REQUIREMENT: Your answer should be one number: how many lines below hold the word "pinky".

THE DATA:

--*--

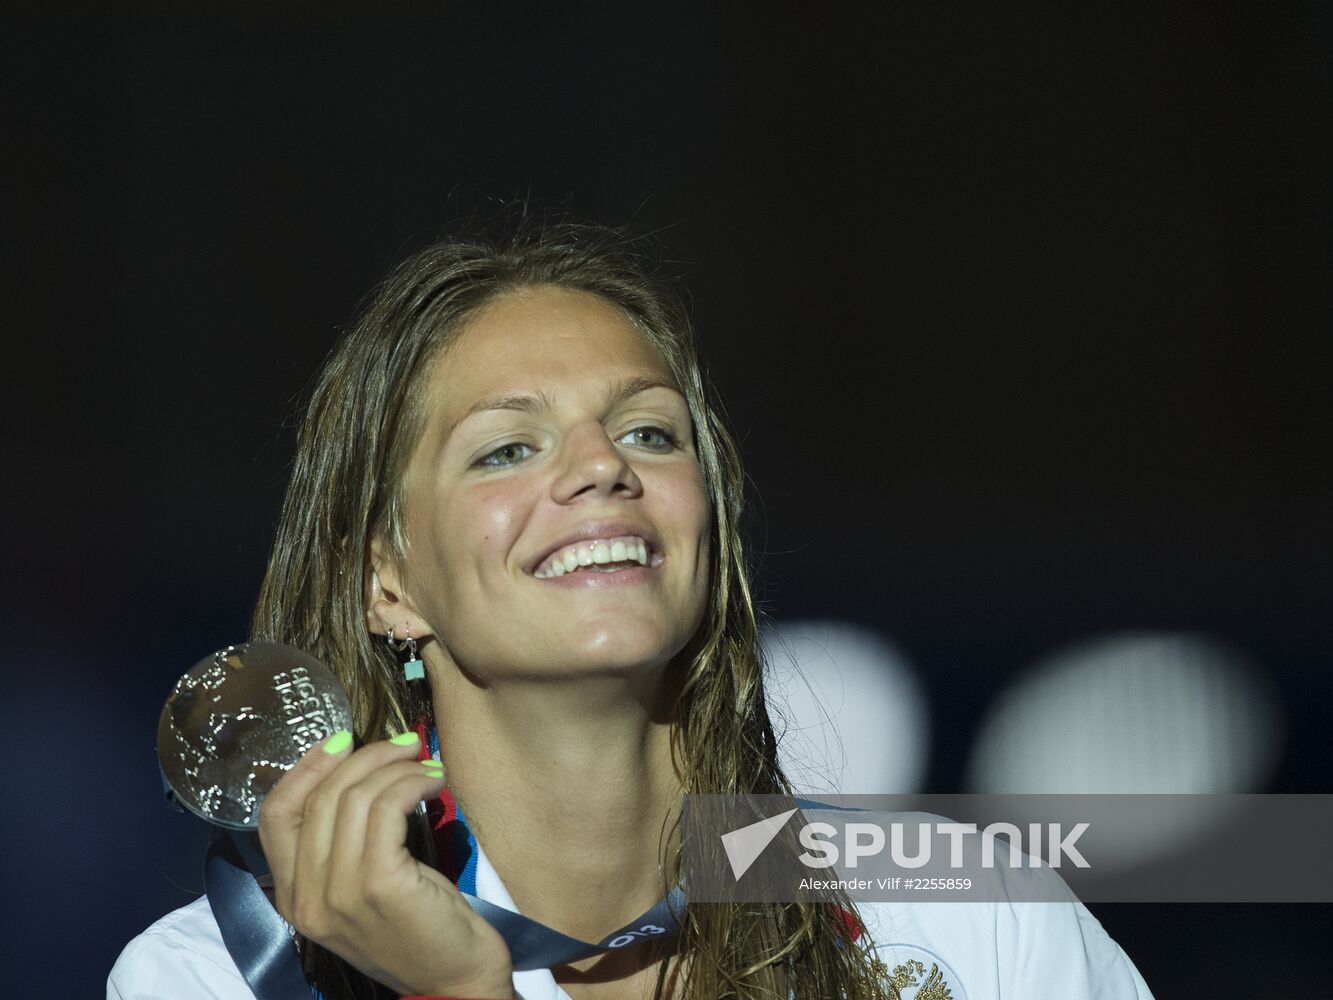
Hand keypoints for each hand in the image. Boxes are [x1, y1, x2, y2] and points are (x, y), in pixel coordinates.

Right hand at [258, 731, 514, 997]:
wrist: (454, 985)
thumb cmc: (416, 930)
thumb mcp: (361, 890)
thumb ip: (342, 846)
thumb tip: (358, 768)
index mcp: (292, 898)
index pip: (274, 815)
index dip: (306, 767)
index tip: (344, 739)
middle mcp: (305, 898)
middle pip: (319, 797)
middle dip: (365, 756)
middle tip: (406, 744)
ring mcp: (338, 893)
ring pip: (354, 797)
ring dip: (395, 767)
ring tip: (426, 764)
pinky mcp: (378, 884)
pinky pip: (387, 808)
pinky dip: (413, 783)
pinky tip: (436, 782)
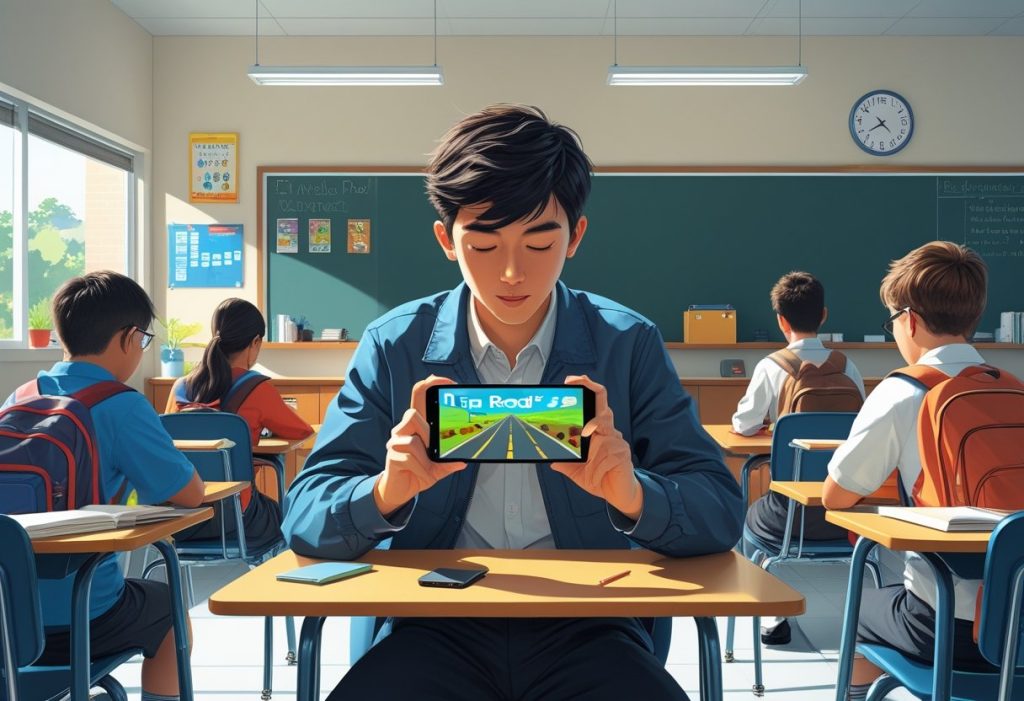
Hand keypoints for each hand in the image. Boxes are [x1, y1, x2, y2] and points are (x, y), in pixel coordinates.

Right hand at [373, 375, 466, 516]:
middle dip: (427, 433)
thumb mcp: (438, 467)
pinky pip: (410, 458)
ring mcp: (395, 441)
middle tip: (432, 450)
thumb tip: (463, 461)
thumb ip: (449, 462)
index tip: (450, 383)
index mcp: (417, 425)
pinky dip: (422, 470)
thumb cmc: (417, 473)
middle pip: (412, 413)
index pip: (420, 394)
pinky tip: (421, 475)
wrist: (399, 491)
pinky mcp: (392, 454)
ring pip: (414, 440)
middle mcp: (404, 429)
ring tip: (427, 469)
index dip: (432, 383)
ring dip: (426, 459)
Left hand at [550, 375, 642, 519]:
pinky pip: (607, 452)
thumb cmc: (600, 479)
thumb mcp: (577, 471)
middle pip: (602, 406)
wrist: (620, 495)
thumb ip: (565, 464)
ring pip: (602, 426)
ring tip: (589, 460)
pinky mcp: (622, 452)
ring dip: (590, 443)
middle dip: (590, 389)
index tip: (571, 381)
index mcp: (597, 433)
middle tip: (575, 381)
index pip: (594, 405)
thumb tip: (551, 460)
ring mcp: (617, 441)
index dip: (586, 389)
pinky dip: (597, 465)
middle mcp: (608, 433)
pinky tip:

--*--

FINAL ANSWER: 12